Can diverse opinions improve AI urban planning?
Negotiative Alignment: Embracing Disagreement to Achieve Fairer Outcomes – Insights from Urban Studies
March 18, 2025
https://arxiv.org/pdf/2503.12613This paper proposes "negotiative alignment," a multi-agent AI framework for fairer decision-making in scenarios with diverse stakeholder preferences. It uses urban design evaluations as a case study, finding that averaging opinions obscures minority viewpoints.
Key points for LLM-based multi-agent systems:
- Preserve disagreement: Instead of seeking consensus, the framework treats disagreement as valuable input. This is relevant to LLMs by offering a way to represent and manage conflicting information or preferences generated by different agents or retrieved from external sources.

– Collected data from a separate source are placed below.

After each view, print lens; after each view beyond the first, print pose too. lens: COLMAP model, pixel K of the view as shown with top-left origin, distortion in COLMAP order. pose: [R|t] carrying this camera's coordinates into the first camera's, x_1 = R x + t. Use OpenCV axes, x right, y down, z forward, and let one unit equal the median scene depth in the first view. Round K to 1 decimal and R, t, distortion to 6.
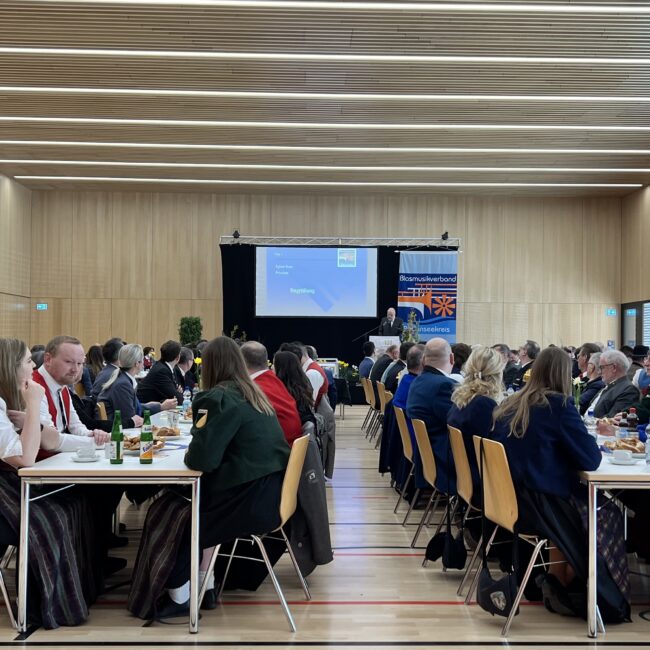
lens RADIAL K [[868.7, 0, 321.6], [0, 868.7, 345.2], [0, 0, 1]] dist [0.086440, 0.000000]
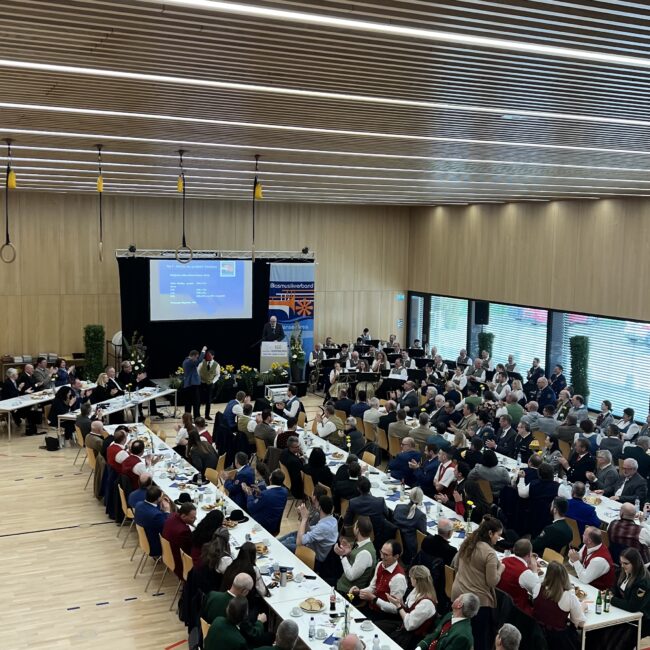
lens RADIAL K [[868.7, 0, 327.9], [0, 868.7, 328.3], [0, 0, 1]] dist [0.086440, 0.000000]
pose [[0.911379, -0.037012, 0.409900, -0.331673], [-0.010993, 0.993404, 0.114142, -0.156250], [-0.411420, -0.108533, 0.904961, -0.125528]]
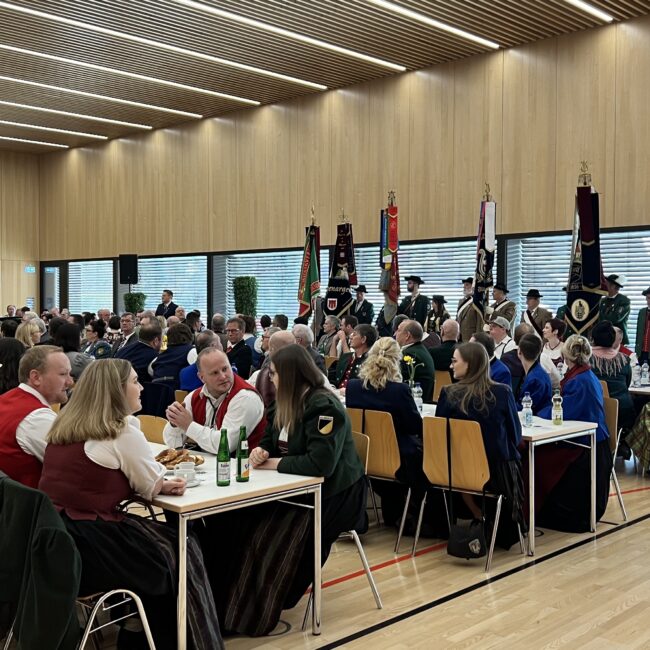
lens RADIAL K [[868.7, 0, 330.0], [0, 868.7, 323.3], [0, 0, 1]] dist [0.086440, 0.000000]
pose [[0.710566, -0.023753, 0.703230, -0.155010], [-0.001652, 0.999371, 0.035425, -0.013541], [-0.703629, -0.026333, 0.710080, 0.048337]]
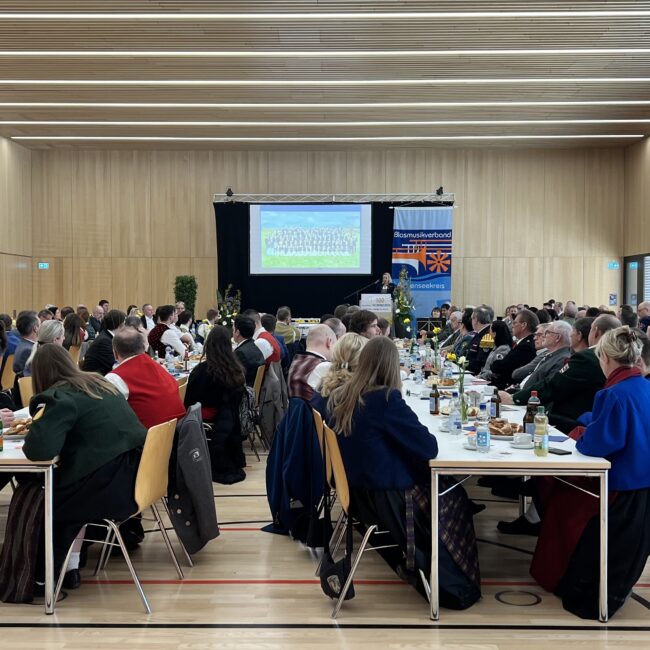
lens RADIAL K [[868.7, 0, 310.7], [0, 868.7, 331.7], [0, 0, 1]] dist [0.086440, 0.000000]
pose [[0.999107, -0.006671, -0.041720, 0.035369], [0.008382, 0.999125, 0.040980, -0.007698], [0.041410, -0.041294, 0.998289, -0.001850]]
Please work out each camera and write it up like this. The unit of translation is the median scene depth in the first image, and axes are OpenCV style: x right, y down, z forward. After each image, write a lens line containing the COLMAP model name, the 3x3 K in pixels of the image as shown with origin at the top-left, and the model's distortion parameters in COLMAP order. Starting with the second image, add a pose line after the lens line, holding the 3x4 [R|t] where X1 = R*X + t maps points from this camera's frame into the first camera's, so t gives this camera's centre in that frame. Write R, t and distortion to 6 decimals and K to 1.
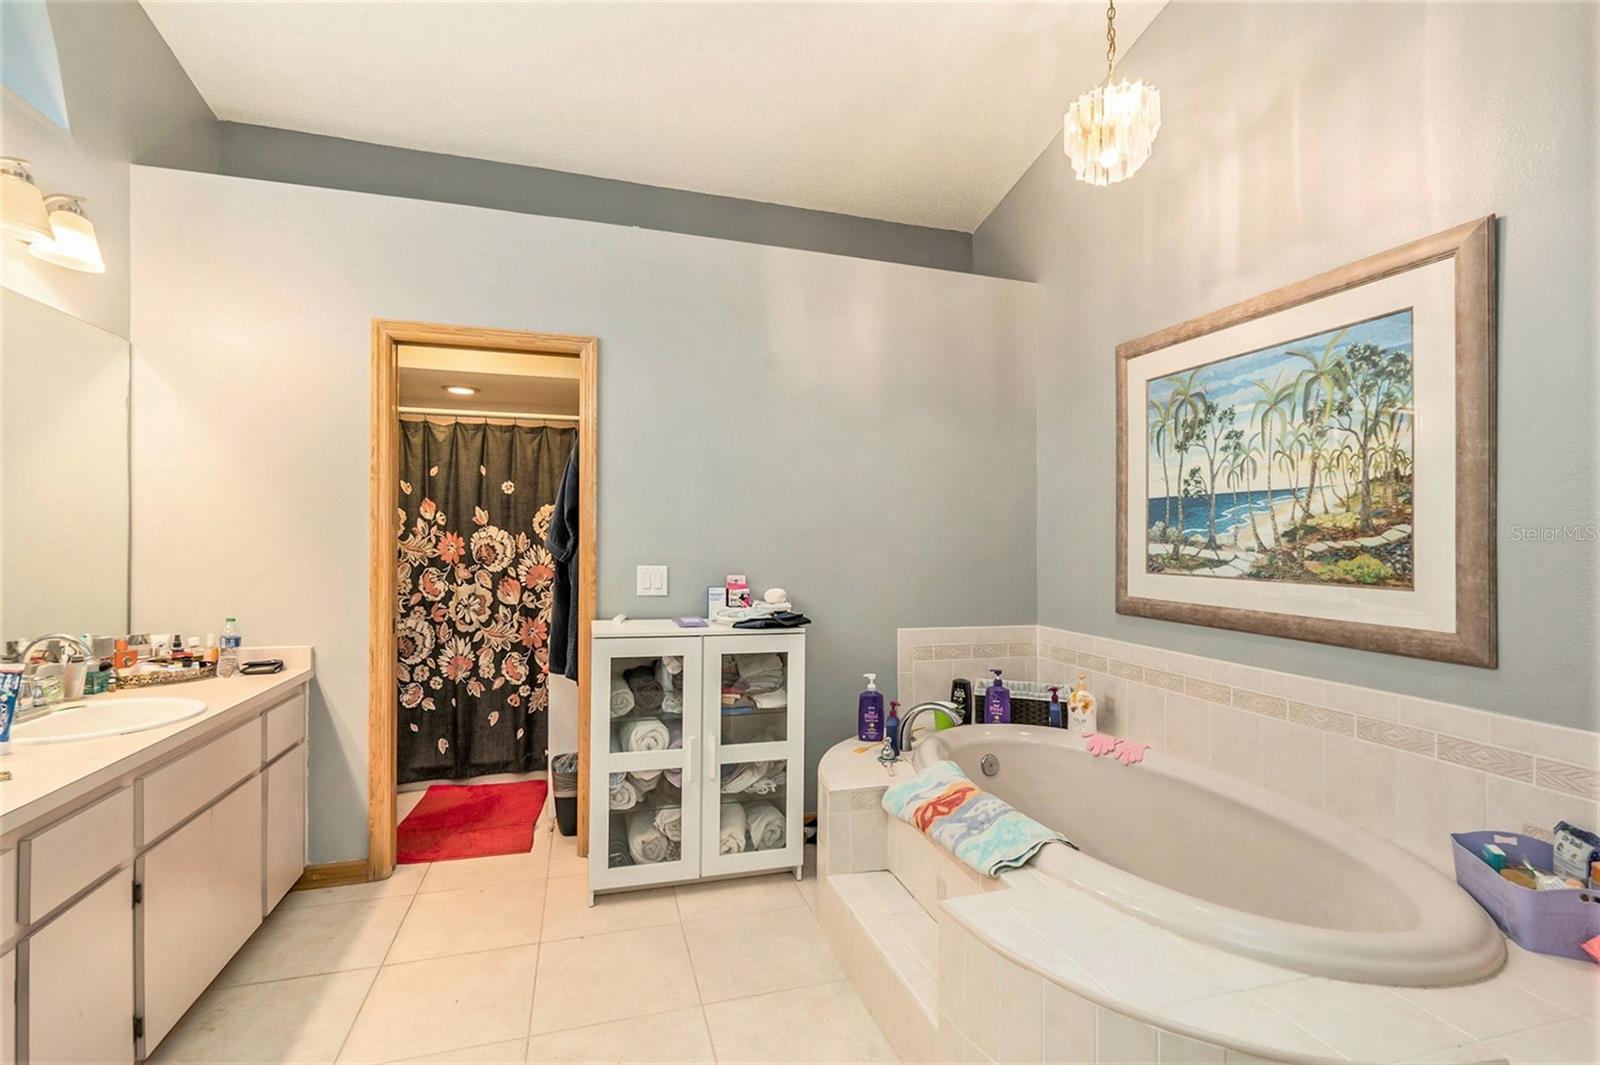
lens RADIAL K [[711.6, 0, 804.2], [0, 711.6, 535.4], [0, 0, 1]] dist [0.003072, -0.000772]
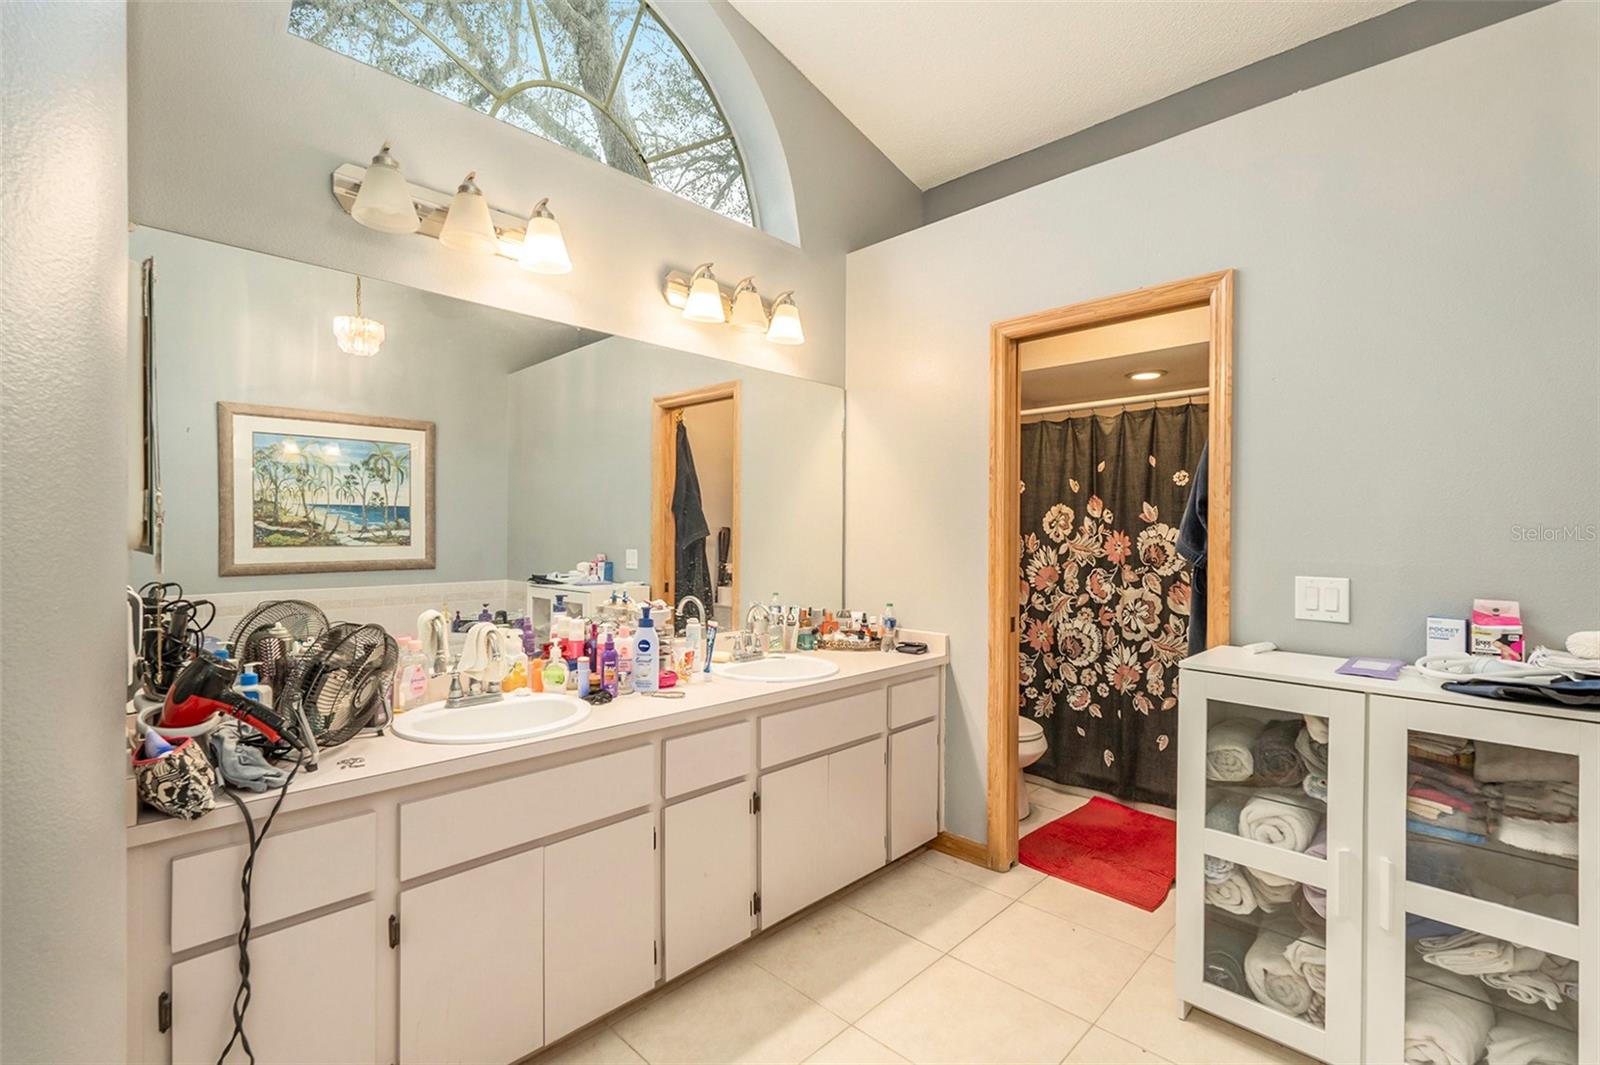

- Dynamically update preferences: Agent weights and preference distributions are updated iteratively through negotiation. This could be applied to LLMs by dynamically adjusting the importance given to different agent prompts or data sources based on evolving circumstances and feedback.
- Identity preservation: A metric is proposed to ensure that minority preferences aren't erased. LLMs could incorporate similar principles by prioritizing underrepresented viewpoints or fairness constraints during generation and decision-making.
- Negotiation operator: A core component of the framework is a negotiation operator that uses bargaining rules to find solutions. This could be implemented in LLMs by incorporating similar rules or mechanisms to resolve conflicts and generate compromises between competing agent goals.
- Iterative refinement: The iterative nature of the approach allows the system to adapt to changing needs and feedback. LLMs can benefit from similar principles by iteratively refining their outputs or strategies based on ongoing dialogue or feedback from multiple agents.